For each record below, give an exact transcription.

[Extracted page text data]
<<<<

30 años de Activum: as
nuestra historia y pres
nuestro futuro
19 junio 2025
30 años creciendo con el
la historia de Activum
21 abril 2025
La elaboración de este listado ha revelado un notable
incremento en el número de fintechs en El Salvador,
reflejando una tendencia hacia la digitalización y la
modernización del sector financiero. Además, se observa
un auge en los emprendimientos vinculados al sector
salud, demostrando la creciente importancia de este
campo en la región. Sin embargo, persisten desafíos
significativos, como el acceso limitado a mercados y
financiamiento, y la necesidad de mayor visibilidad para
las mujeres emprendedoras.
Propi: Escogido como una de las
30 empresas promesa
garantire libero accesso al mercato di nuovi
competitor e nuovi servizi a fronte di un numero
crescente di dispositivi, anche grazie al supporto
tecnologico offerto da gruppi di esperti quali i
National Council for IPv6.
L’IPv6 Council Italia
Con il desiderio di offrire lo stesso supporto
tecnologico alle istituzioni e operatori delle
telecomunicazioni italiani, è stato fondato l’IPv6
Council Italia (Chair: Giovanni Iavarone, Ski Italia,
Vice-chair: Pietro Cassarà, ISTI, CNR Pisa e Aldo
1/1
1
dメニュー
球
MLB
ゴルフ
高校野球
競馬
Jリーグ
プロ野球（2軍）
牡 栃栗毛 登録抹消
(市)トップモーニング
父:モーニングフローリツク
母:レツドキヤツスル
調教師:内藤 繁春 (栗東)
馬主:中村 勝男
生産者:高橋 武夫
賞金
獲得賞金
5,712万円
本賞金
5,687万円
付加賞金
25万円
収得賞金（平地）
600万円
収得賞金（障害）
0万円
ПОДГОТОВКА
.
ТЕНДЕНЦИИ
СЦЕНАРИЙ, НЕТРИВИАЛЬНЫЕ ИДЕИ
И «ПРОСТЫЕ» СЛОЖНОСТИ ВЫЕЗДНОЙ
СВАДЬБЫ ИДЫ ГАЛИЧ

>>>>

- _Reply_:
30 años de Activum: as
nuestra historia y pres
nuestro futuro
19 junio 2025
30 años creciendo con el
la historia de Activum
21 abril 2025
La elaboración de este listado ha revelado un notable
incremento en el número de fintechs en El Salvador,
reflejando una tendencia hacia la digitalización y la
modernización del sector financiero. Además, se observa
un auge en los emprendimientos vinculados al sector
salud, demostrando la creciente importancia de este
campo en la región. Sin embargo, persisten desafíos
significativos, como el acceso limitado a mercados y
financiamiento, y la necesidad de mayor visibilidad para
las mujeres emprendedoras.
Propi: Escogido como una de las
30 empresas promesa
garantire libero accesso al mercato di nuovi
competitor e nuovi servizi a fronte di un numero
crescente di dispositivi, anche grazie al supporto
tecnologico offerto da gruppi di esperti quali i
National Council for IPv6.
L’IPv6 Council Italia
Con il desiderio di offrire lo stesso supporto
tecnologico alle istituzioni e operatori delle
telecomunicazioni italiani, è stato fondato l’IPv6
Council Italia (Chair: Giovanni Iavarone, Ski Italia,
Vice-chair: Pietro Cassarà, ISTI, CNR Pisa e Aldo
1/1
1
dメニュー
球
MLB
ゴルフ
高校野球
競馬
Jリーグ
プロ野球（2軍）
牡 栃栗毛 登録抹消
(市)トップモーニング
父:モーニングフローリツク
母:レツドキヤツスル
調教師:内藤 繁春 (栗東)
馬主:中村 勝男
生産者:高橋 武夫
賞金
獲得賞金
5,712万円
本賞金
5,687万円
付加賞金
25万円
収得賞金（平地）
600万円
収得賞金（障害）
0万円
ПОДГОТОВКА
.
ТЕНДЕНЦИИ
СЦЕНАРИЙ, НЕТРИВИАЛЬНЫЕ ИДЕИ
И «ПРОСТЫЕ» СЛОЖНОСТИ ВЫЕЗДНОЙ
СВАДЬБЫ ИДЫ ГАЛИЧ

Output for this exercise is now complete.